Firms were found to prey on some of society’s most vulnerable customers, highlighted by the case of an insurer who used aggressive sales techniques to sell an opaque product to a young man with Down Syndrome.
“The price paid by our community has been immense and goes beyond just the financial. Businesses have been broken, and the emotional stress and personal pain have broken lives,” Australian Treasurer Josh Frydenberg said.
The recommendations included banning trailing commissions for mortgage brokers, forcing financial planners to disclose any fees they receive for selling products, and banning banks from charging default interest for farm businesses affected by drought.
Regulators also needed greater oversight after they were accused of working too closely with the banks. When misconduct was revealed, it either went unpunished or the consequences did not reflect the seriousness of what had been done, the inquiry found.
Australia’s corporate regulator said in response to the report that it would prioritize serious matters referred to it by the Royal Commission for possible prosecutions.
Ahead of the report’s release, which came after the close of market trading in Sydney, shares in the “Big Four” banks closed up about 1 percent as investors looked forward to some certainty around the new regulatory framework.
However, wealth managers, whose reputations were shredded in the inquiry, were punished with IOOF Holdings Ltd stock closing down 4.5 percent and AMP sliding to a record low. The broader market closed 0.5 percent higher.
“The key macro issue we have been interested in is if this was going to further reduce the banks’ willingness to lend, which would be a further headwind to the economy which is already under some pressure,” said Andrew Ticehurst, a strategist at Nomura.
“At this stage, it does not appear to be the case.
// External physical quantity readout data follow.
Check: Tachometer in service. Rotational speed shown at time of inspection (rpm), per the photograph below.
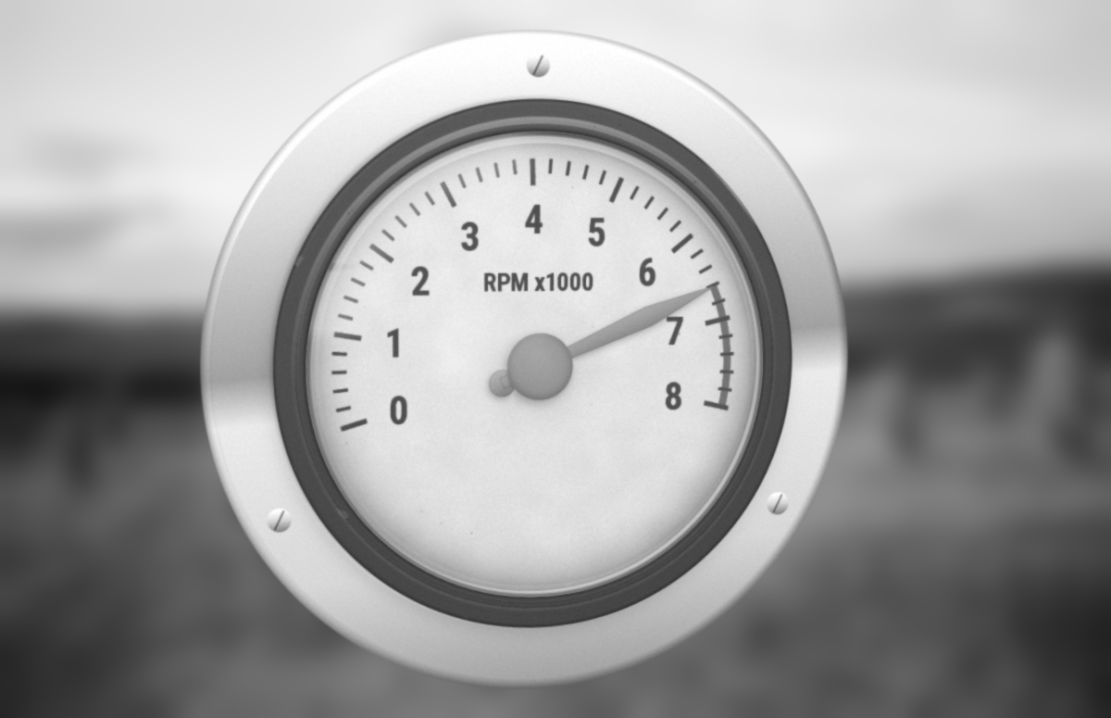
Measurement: 6600 rpm
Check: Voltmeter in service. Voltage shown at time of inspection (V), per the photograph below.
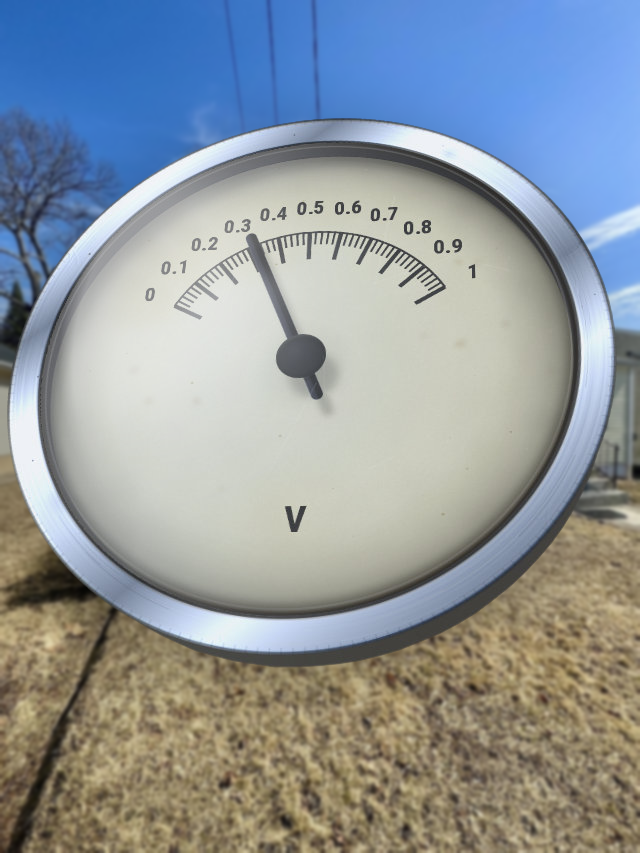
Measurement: 0.32 V
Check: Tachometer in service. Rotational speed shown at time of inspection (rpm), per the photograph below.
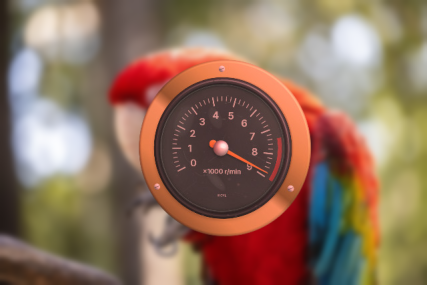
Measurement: 8800 rpm
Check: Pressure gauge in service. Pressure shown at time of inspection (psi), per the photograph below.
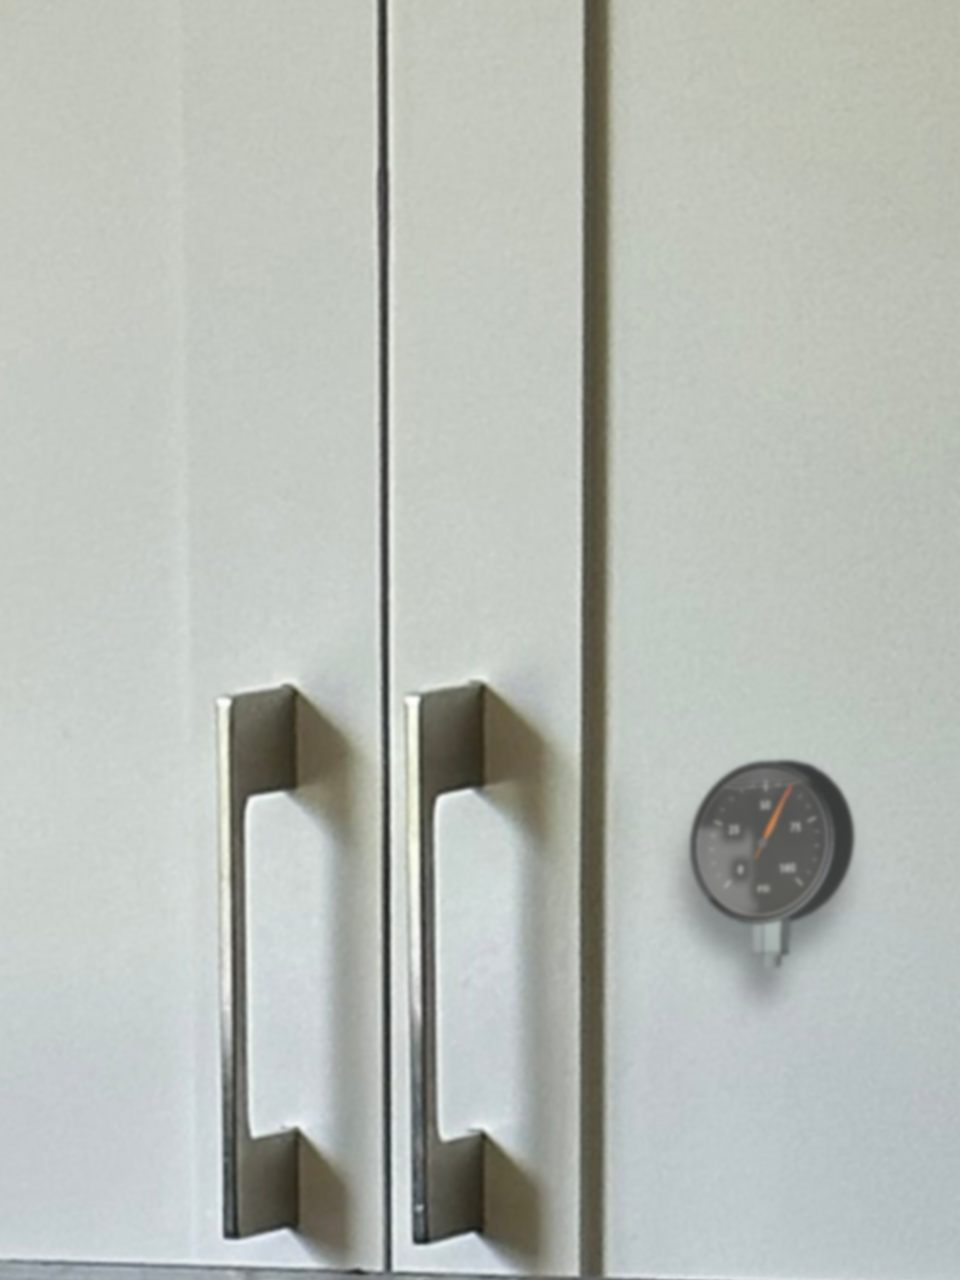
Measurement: 60 psi
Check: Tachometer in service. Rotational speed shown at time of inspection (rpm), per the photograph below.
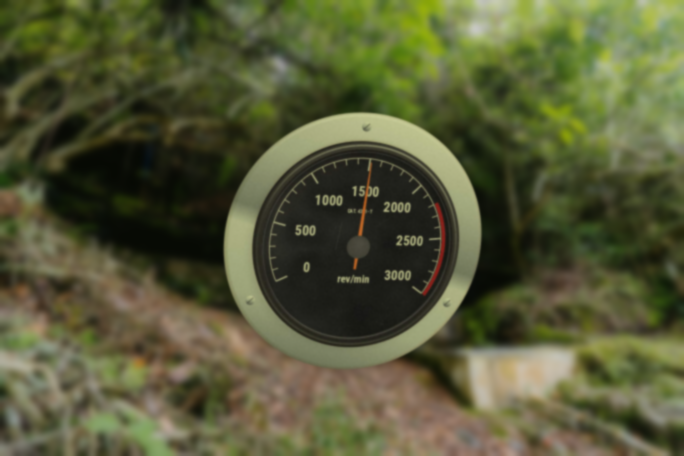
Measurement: 1500 rpm
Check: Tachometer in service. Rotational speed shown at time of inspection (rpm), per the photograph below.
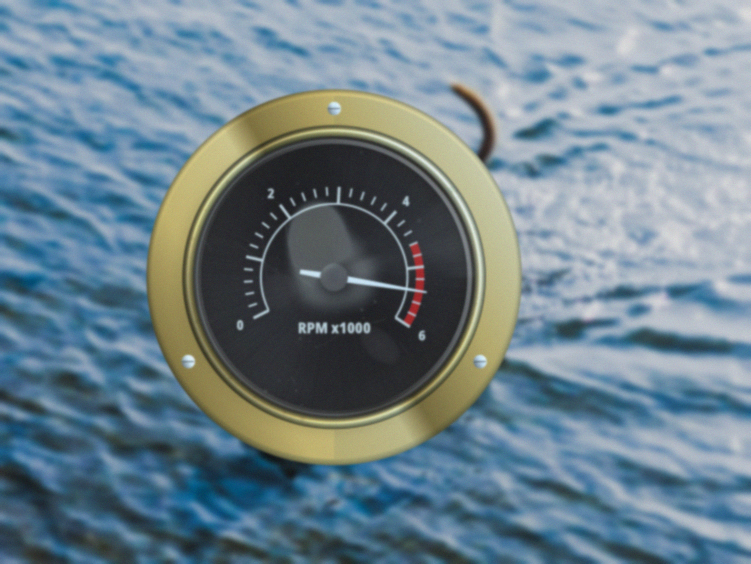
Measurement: 5400 rpm
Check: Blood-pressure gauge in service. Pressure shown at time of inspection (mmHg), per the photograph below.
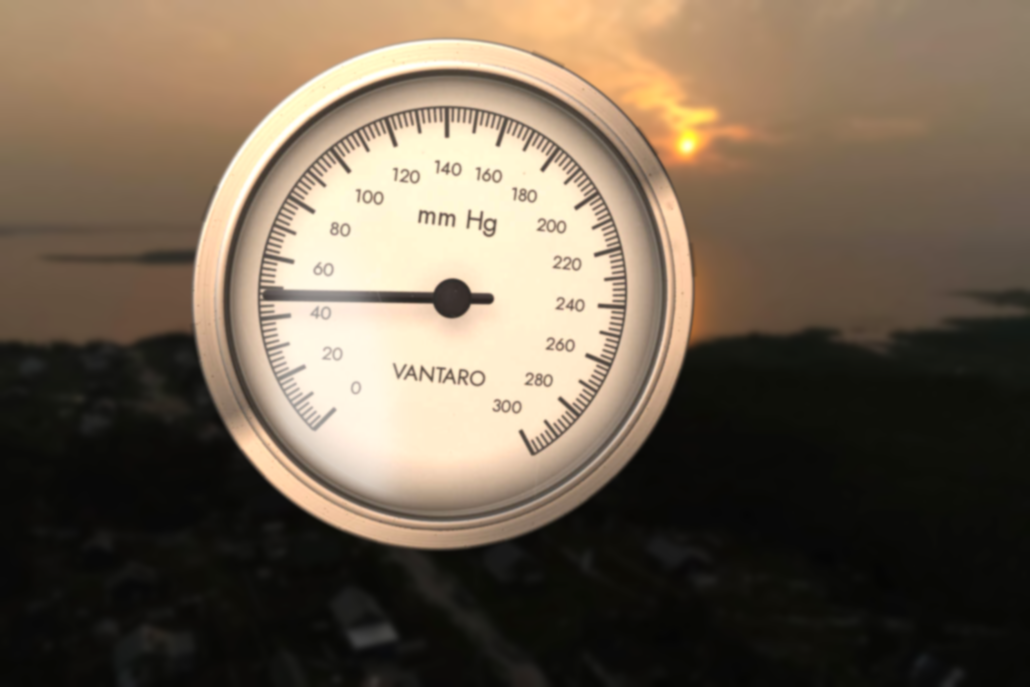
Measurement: 48 mmHg
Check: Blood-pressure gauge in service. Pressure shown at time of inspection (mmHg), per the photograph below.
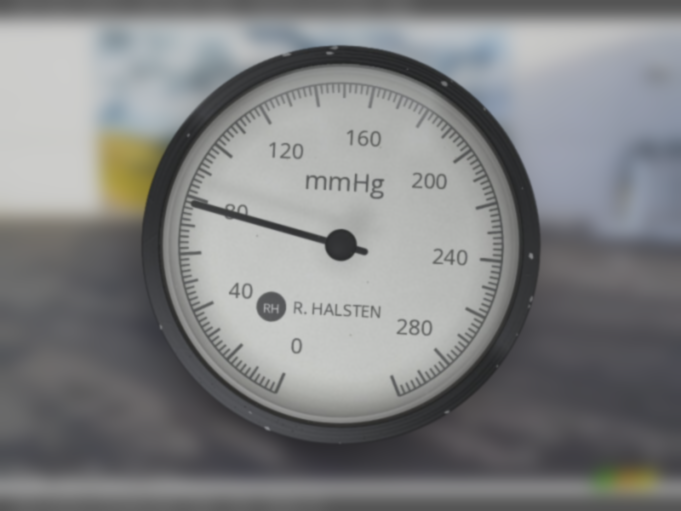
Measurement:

It would be a bit milder than expected.”
Fallout from the Royal Commission has already prompted banks to tighten lending practices in their core mortgage businesses, contributing to some of the biggest housing price falls in a generation.
The report comes ahead of an election expected in May in which falling house prices could be a hot-button issue.
The government is fighting for its survival with opinion polls suggesting an election victory for the center-left Labor party.
Labor says it expects to adopt all the commission’s recommendations.
While Prime Minister Scott Morrison has also said he will take up the recommendations, he has warned against overreaching and cutting off credit flows.
The report from Hayne, a former High Court justice, found that the industry’s problems were exacerbated by an unwillingness to accept responsibility.
“That is, there remains a reluctance in some entities to form and then to give practical effect to their understanding of what is ethical, of what is efficient, honest and fair, of what is the right thing to do,” the report said.
National Australia Bank Chairman Ken Henry came in for particular criticism after appearing dismissive during his public interrogation by the commission’s barristers.
“I thought it telling that Dr Henry seemed unwilling to accept any criticism of how the board had dealt with some issues,” Commissioner Hayne wrote, adding he was “not as confident as I would wish to be that the lessons of the past have been learned”.
Australian Banking Association chief Anna Bligh said banks “accept full responsibility for these failings and they know that they must now change to ensure that this never happens again”.
“Banks are determined to learn the lessons, to fix the problems and to make it right,” she said.